Unfortunately, we humans have not obeyed God. Instead, we have sought independence from Him. We have been more preoccupied with wealth, display, and ease at any cost. Thus, God has removed His protecting hand, and over the centuries a relentless, increasing tide of earthquakes, tsunamis and floods, hurricanes and droughts, and desertification has afflicted us.
Eventually, because of our rebellion, God will destroy our planet. Revelation describes His warning as coming from a trumpet. Speaking of the end time, Revelation says, “‘The nations were angry; / and your wrath has come. / The time has come for judging the dead, and for rewarding your servants the prophets / and your saints and those who reverence your name, both small and great— / and for destroying those who destroy the earth’ ” (Revelation 11:18, 19, italics added).

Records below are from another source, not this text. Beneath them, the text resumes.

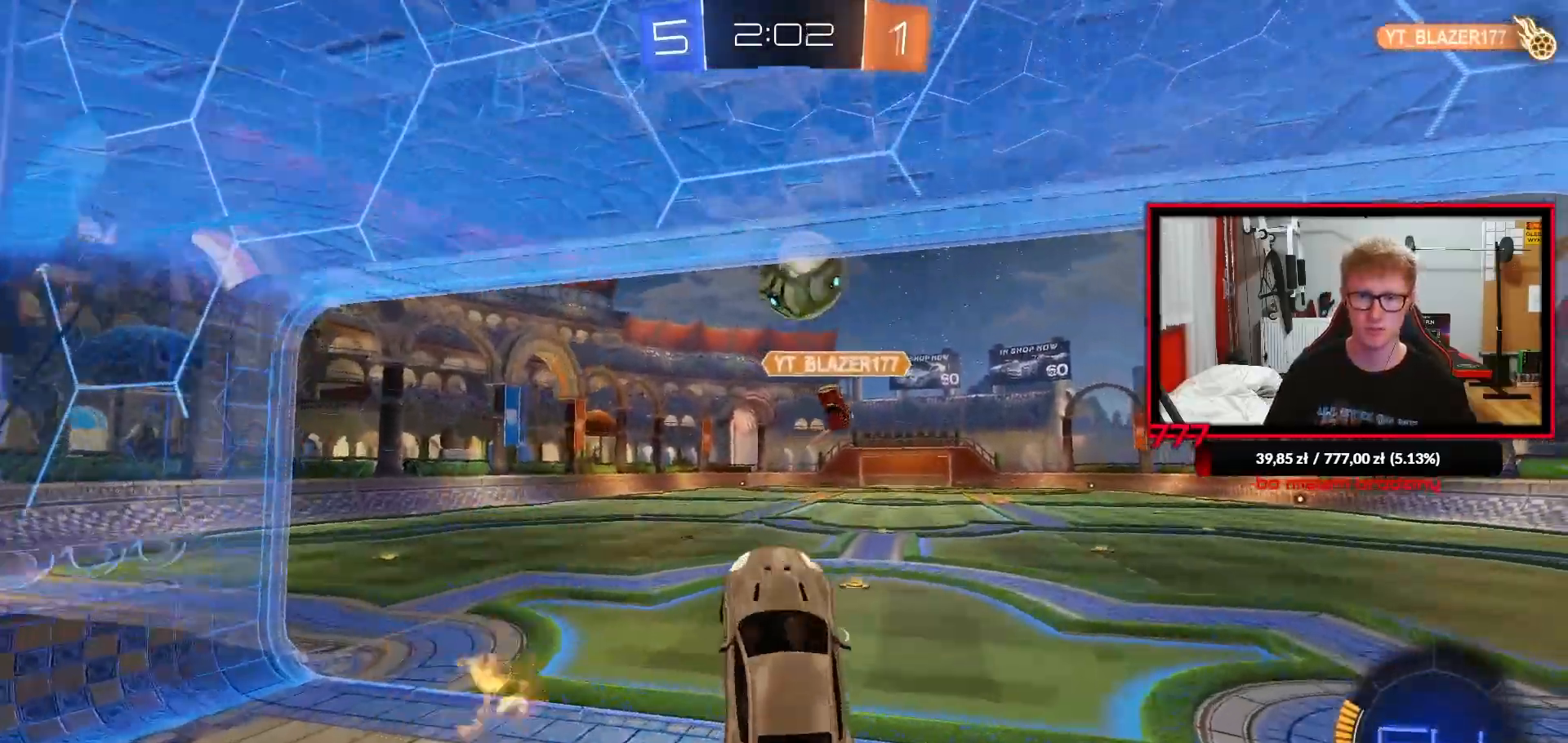
{"dt_ms": 500, "buttons": [], "left_stick": "up-left", "right_stick": "center", "events": [[150, "R1", "down"], [183, "left_stick", "up-left"], [200, "L1", "down"], [433, "R1", "up"], [500, "L1", "up"]]}
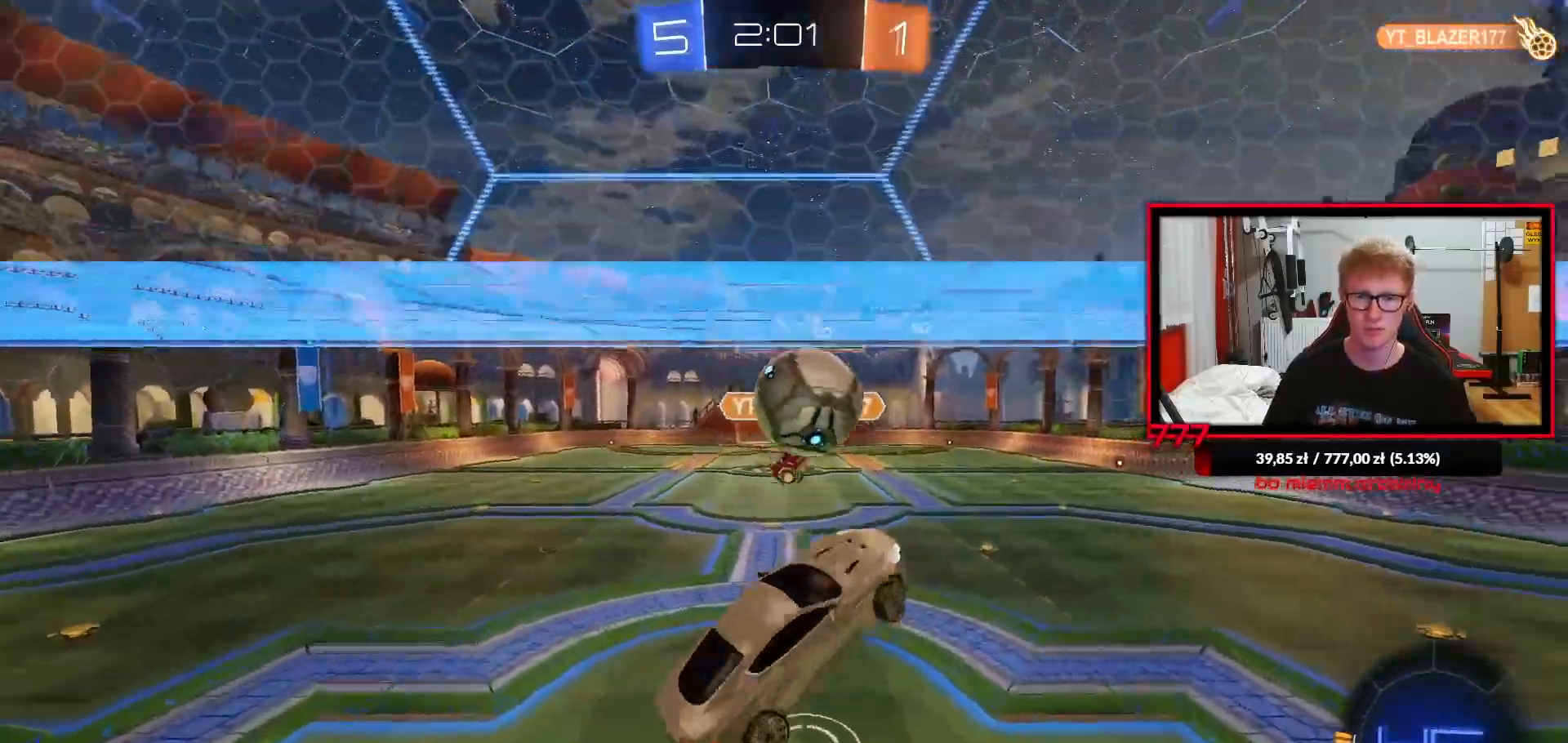
{"dt_ms": 500, "buttons": ["R1"], "left_stick": "down", "right_stick": "center", "events": [[17, "R1", "down"], [17, "left_stick", "up"], [300, "left_stick", "down-right"], [467, "left_stick", "down"]]}
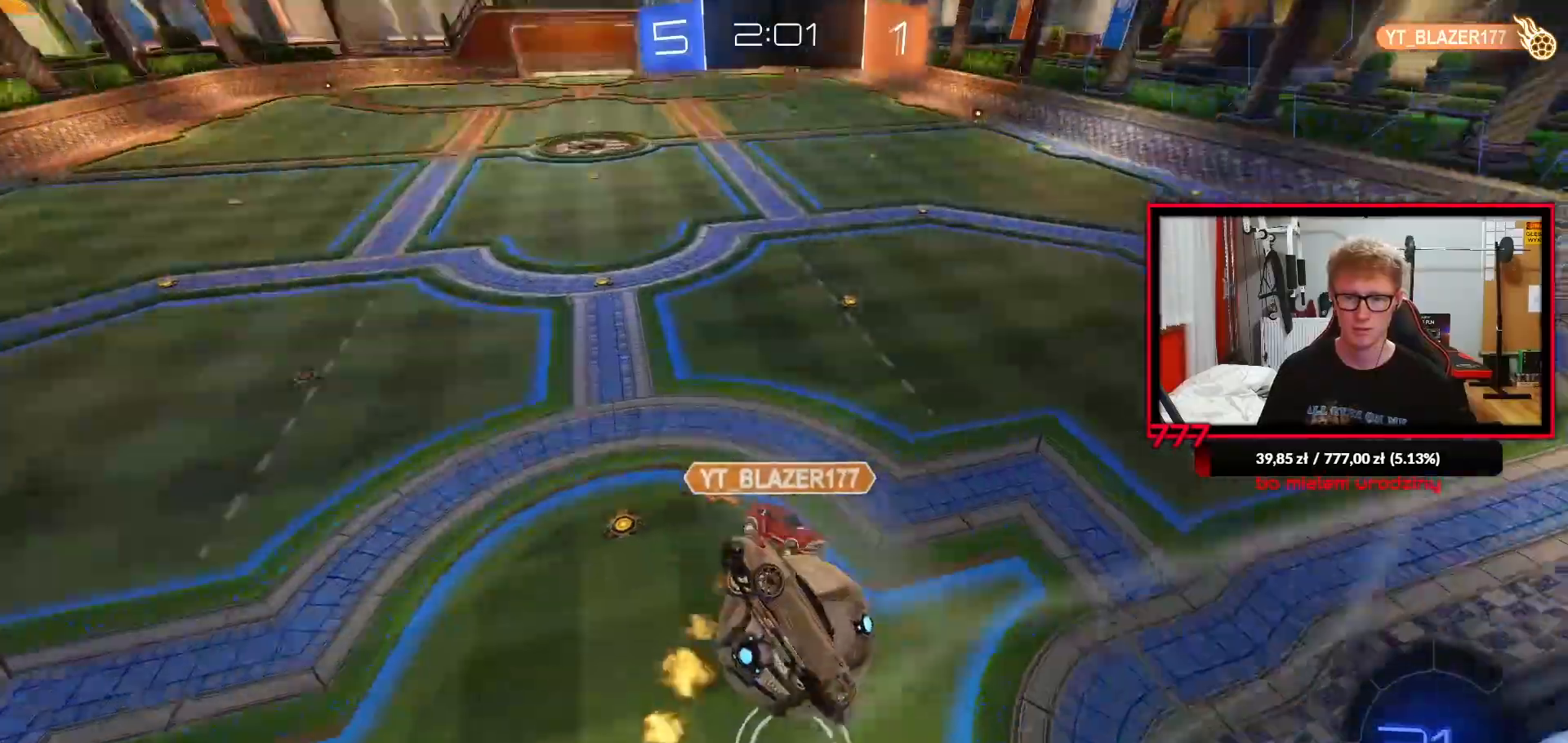
{"dt_ms": 500, "buttons": ["L1", "R2"], "left_stick": "right", "right_stick": "center", "events": [[450, "L1", "down"], [467, "left_stick", "right"], [500, "R1", "up"], [500, "R2", "down"]]}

Peter predicted that a day is coming when “the elements will be destroyed by fire, and the earth and everything in it will be laid bare. . . .

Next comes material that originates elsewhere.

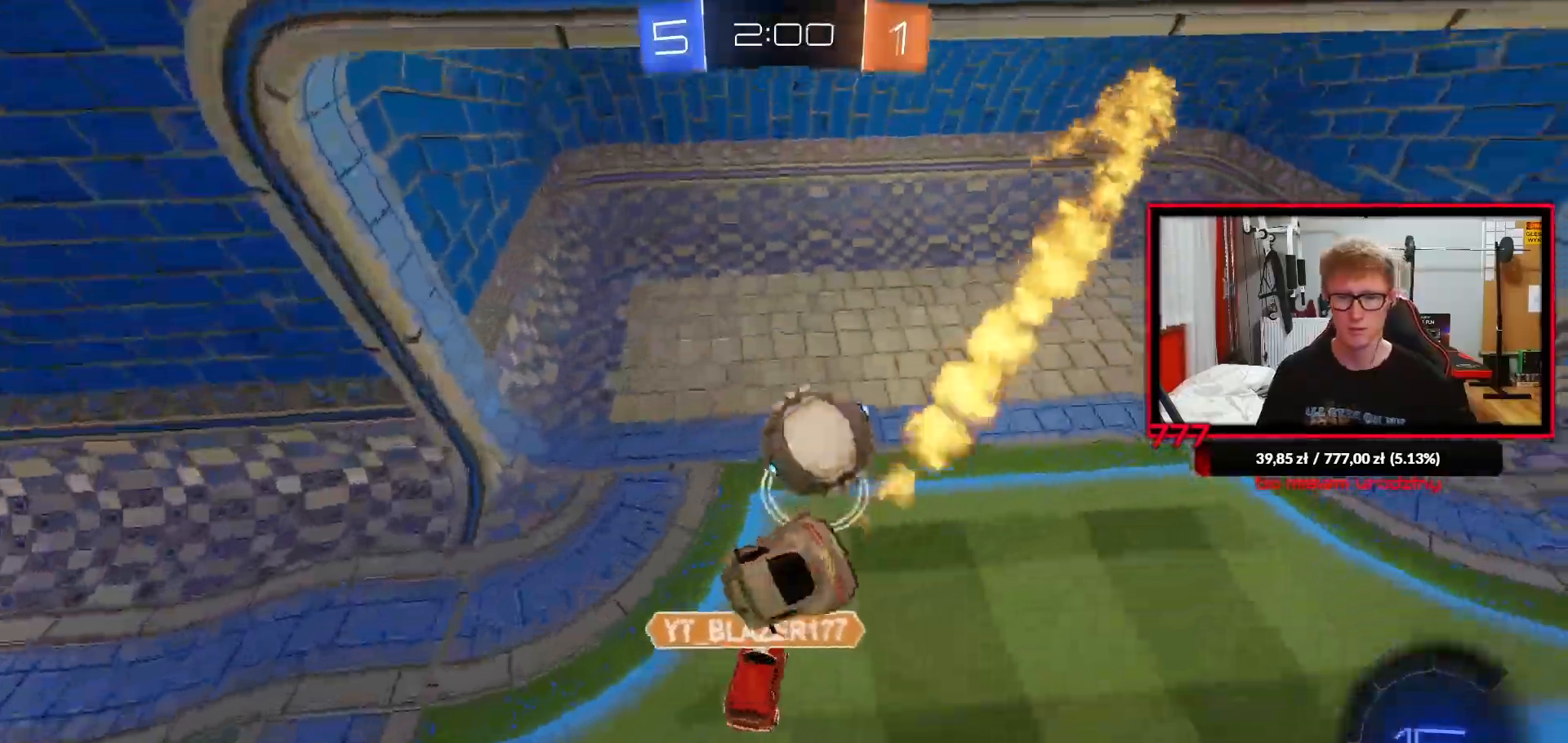
{"dt_ms": 500, "buttons": ["R1", "R2"], "left_stick": "center", "right_stick": "center", "events": [[167, "L1", "up"], [167, "left_stick", "center"], [333, "left_stick", "left"], [417, "R1", "down"], [483, "left_stick", "center"]]}
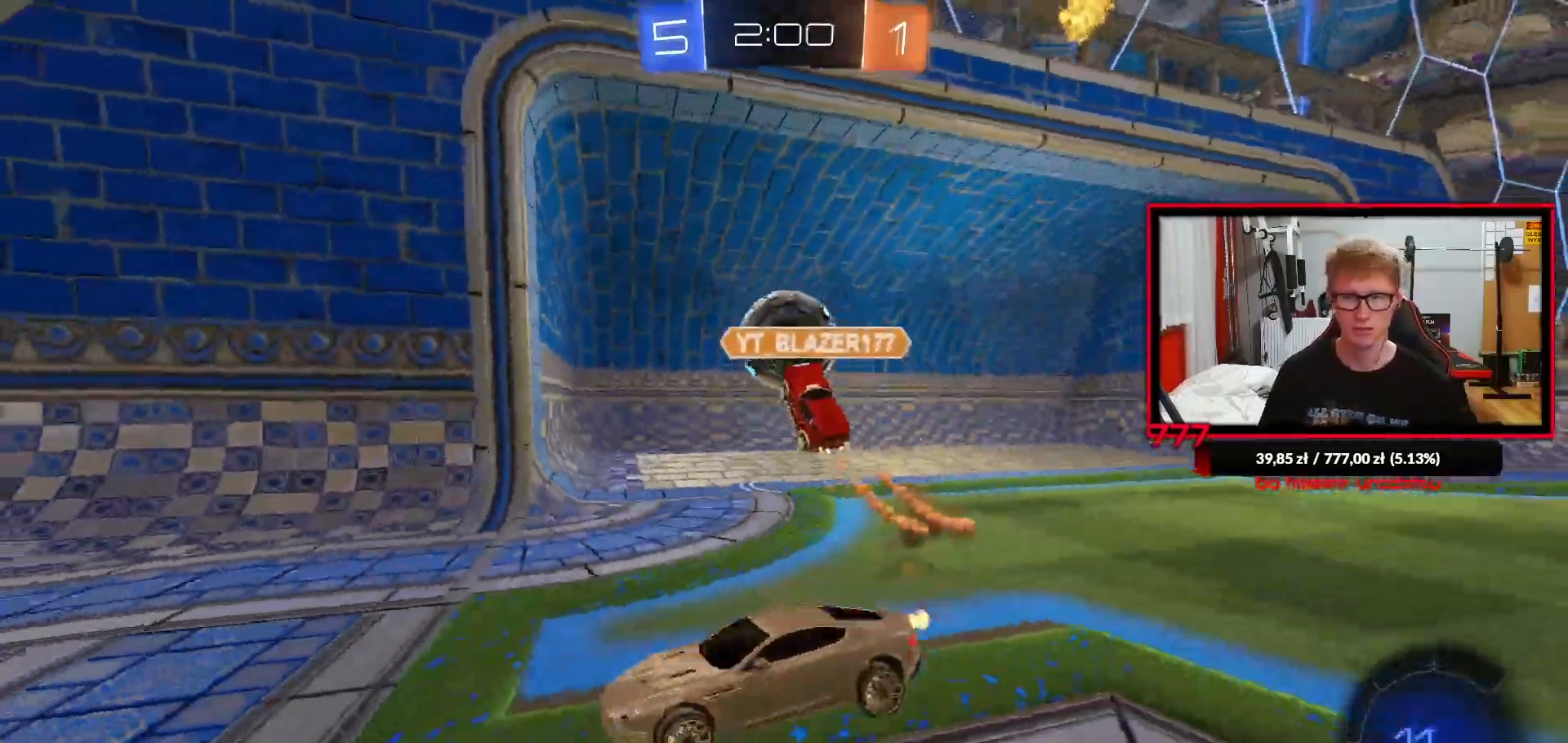
{"dt_ms": 500, "buttons": ["TRIANGLE"], "left_stick": "center", "right_stick": "center", "events": [[67, "CROSS", "down"], [67, "R2", "up"], [83, "L1", "down"], [83, "left_stick", "up-left"], [133, "CROSS", "up"], [200, "CROSS", "down"], [300, "L1", "up"], [317, "CROSS", "up"], [317, "R1", "up"], [317, "TRIANGLE", "down"], [317, "left_stick", "center"], [433, "TRIANGLE", "up"], [500, "TRIANGLE", "down"]]}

“That day will bring about the destruction of the heavens by fire, and the elements will melt in the heat” (2 Peter 3:10, 12).
The New Earth
Fortunately, that is not the end of the story. Peter goes on to say that “in keeping with [God’s] promise we are looking forward to a new heaven and a new earth, the home of righteousness” (verse 13). And Jesus promised that “‘the meek will inherit the earth’ ” (Matthew 5:5).
In spite of what we’ve done and are doing to our planet, God is still in control. Standing in a small boat that was being tossed about in a howling tempest, Jesus ordered the wind and waves to “‘be still,’ ” thus assuming the role first given to Adam as ruler over creation. And, amazingly, nature yielded to its Maker (Mark 4:39).
Jesus healed sick people (Matthew 8:30–32; Luke 5:4–7). He wept over the death of a friend and then ordered Him out of the grave (John 11:35, 43). And in a crowning superiority over His creation, Jesus Himself rose from the grave with a human material body (Luke 24:37–43).
What’s more, His intention for our created world is that we, too, will one day be resurrected, and that our bodies presently afflicted by sin, age, disease, and deformity, will be transformed to be like His glorious body (Philippians 3:21).
Building on that reality, He sought to comfort His bewildered disciples on the night before His crucifixion with these immortal words: “ ‘In my Father’s house are many rooms; if it were not so, I would have told you. I am going there to prepare a place for you. And if I go and prepare a place for you, I will come back and take you to be with me that you also may be where I am’ ” (John 14:1–3).
That place is described vividly in the closing chapters of the Bible. In a mirror image of the original creation at the beginning of the Bible in Genesis, the Word of God closes with a corresponding picture, a recreated earth (Revelation 21; 22).
Our destiny doesn’t lie in struggling to exist in a devastated world. Rather, He has indicated that He will start over: “The heavens will disappear with a roar; the elements will be destroyed by fire, and the earth and everything in it will be laid bare. . . . That day will bring about the destruction of the heavens by fire, and the elements will melt in the heat. But in keeping with his promise we are looking forward to a new heaven and a new earth, the home of righteousness” (2 Peter 3:10–13).
Jesus’ victory over death is our assurance that earth has a future, and He invites every human being to be a part of it!